O Rio Grande do Norte não tem e nunca teve uma política cultural, infelizmente, e isso faz doer o coração de quem faz cultura nesse estado, que vive com o sentimento de abandono, de invisibilidade e mal visto pelos poderes públicos de todas as esferas. Muitos confundem editais com política cultural, o que é normal quando temos uma classe política culturalmente ignorante, e ignorância essa passada de geração em geração, onde, salvando uma ou outra exceção, ninguém tem tempo e muito menos interesse em se aprofundar nas questões da cultura potiguar. E do lado dos fazedores e fazedoras de cultura do estado a coisa não é muito diferente, há uma parcela que contribui muito para que isso continue assim. No cenário atual sobram publicações em redes sociais, de lado a lado, que fazem passar para o restante da sociedade uma realidade que está longe de condizer com o que vivemos no cotidiano.

| INFORMAÇÕES FORNECIDAS |
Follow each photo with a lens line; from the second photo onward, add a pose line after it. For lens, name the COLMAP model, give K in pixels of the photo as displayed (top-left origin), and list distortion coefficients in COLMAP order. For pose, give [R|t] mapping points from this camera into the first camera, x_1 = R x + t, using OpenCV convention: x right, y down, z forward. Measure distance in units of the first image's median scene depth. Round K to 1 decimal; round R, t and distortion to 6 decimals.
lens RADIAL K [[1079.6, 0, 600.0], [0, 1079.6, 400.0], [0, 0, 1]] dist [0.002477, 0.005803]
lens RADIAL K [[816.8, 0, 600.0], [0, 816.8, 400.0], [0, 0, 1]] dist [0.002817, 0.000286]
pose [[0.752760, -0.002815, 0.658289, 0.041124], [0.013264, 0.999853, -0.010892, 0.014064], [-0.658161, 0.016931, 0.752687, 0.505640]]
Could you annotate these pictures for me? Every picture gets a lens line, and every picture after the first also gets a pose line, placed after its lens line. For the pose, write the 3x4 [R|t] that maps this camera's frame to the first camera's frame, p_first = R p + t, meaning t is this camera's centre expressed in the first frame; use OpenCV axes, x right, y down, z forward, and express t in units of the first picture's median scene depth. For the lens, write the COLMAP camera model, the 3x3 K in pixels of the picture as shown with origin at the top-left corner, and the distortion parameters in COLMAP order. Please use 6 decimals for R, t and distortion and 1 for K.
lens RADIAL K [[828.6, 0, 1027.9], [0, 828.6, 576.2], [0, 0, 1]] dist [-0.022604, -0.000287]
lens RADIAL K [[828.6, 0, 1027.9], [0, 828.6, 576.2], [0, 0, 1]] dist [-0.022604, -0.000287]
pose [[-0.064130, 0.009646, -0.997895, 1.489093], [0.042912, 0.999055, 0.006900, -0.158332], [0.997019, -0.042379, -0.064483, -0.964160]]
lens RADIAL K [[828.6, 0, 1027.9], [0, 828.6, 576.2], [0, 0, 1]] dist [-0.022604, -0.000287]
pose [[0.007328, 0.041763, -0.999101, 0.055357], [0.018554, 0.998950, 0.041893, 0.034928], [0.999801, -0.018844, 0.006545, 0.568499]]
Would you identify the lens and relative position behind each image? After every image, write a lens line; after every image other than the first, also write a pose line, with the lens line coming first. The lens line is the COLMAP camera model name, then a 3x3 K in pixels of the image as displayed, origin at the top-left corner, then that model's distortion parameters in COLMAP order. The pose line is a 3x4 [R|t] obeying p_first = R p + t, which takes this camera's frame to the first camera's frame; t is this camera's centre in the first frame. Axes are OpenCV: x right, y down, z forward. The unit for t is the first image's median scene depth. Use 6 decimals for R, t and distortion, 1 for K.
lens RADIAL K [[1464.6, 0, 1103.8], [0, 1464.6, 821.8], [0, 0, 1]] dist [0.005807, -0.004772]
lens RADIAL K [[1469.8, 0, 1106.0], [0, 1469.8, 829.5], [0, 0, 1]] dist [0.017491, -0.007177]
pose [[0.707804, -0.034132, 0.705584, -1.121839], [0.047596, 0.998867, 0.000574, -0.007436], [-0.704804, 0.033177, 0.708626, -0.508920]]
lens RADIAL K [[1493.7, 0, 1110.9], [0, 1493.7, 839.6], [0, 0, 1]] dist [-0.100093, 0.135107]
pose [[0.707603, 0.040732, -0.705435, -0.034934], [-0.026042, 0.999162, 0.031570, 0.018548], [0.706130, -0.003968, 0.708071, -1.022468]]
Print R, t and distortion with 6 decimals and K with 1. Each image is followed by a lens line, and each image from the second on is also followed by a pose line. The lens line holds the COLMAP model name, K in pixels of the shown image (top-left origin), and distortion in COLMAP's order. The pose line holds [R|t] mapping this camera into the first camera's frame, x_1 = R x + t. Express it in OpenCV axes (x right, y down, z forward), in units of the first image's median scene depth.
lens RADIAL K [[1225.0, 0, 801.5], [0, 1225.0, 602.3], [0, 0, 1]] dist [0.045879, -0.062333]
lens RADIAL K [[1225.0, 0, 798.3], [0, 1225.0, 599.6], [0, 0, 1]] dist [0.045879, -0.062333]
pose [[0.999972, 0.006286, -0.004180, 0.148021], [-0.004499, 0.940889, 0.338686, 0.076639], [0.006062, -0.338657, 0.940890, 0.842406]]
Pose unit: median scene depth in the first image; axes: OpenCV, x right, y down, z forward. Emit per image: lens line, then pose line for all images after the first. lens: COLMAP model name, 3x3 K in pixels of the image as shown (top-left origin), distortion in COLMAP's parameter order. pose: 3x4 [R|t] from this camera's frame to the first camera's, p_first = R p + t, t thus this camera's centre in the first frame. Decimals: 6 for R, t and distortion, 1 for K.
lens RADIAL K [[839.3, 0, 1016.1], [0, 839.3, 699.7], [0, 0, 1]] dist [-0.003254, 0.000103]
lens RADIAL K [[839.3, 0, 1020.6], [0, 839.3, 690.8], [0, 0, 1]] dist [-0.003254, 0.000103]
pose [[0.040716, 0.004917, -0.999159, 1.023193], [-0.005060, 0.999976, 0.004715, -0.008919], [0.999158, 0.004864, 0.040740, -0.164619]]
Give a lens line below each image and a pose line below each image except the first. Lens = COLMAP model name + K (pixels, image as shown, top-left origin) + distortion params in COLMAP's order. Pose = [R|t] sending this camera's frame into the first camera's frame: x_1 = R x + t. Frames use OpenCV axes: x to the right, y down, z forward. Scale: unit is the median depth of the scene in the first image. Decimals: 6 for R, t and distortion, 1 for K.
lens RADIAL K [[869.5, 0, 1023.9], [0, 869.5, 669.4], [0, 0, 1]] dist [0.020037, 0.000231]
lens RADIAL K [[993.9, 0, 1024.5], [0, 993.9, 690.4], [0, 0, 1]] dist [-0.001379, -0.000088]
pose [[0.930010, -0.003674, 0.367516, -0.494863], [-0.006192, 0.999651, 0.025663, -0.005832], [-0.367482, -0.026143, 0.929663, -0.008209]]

| TAREFAS A REALIZAR |
[A] De acordo com o texto sobre política cultural no Rio Grande do Norte, com o que muitos confundem a política cultural?
[B] Prolongue o texto sobre política cultural no Rio Grande do Norte a partir do ponto em que ele termina.
Os registros não têm relação com o texto sobre política cultural no Rio Grande do Norte.

| RESPOSTAS ÀS TAREFAS |
[A] Com editais.

[B]
Em nosso estado há muito sou uma voz perdida junto com outras poucas que cobram a efetivação do Fundo de Cultura do Estado. Cansado de participar de reunião com presidente e presidenta de fundação, com secretário, secretária, deputado, deputada, cobrar governador, governadora, e nada acontecer, de verdade. Eles e elas passam, passarão todo(a)s e a gente continua, sempre na mesma luta, falando das mesmas coisas (que coisa!?). Esse Fundo Estadual de Cultura foi criado em 2011, quando Rosalba era governadora mas nunca existiu na prática, da forma que a gente sonhava que ele iria acontecer, com acesso direto aos recursos. Se você acessar a página da Fundação José Augusto e clicar na aba que leva você para o Fundo, literalmente, você se deparará com a data de 02 de janeiro de 2014, às 10:51. Essa é a realidade da cultura potiguar: algo esquecido pelo tempo. É forte isso!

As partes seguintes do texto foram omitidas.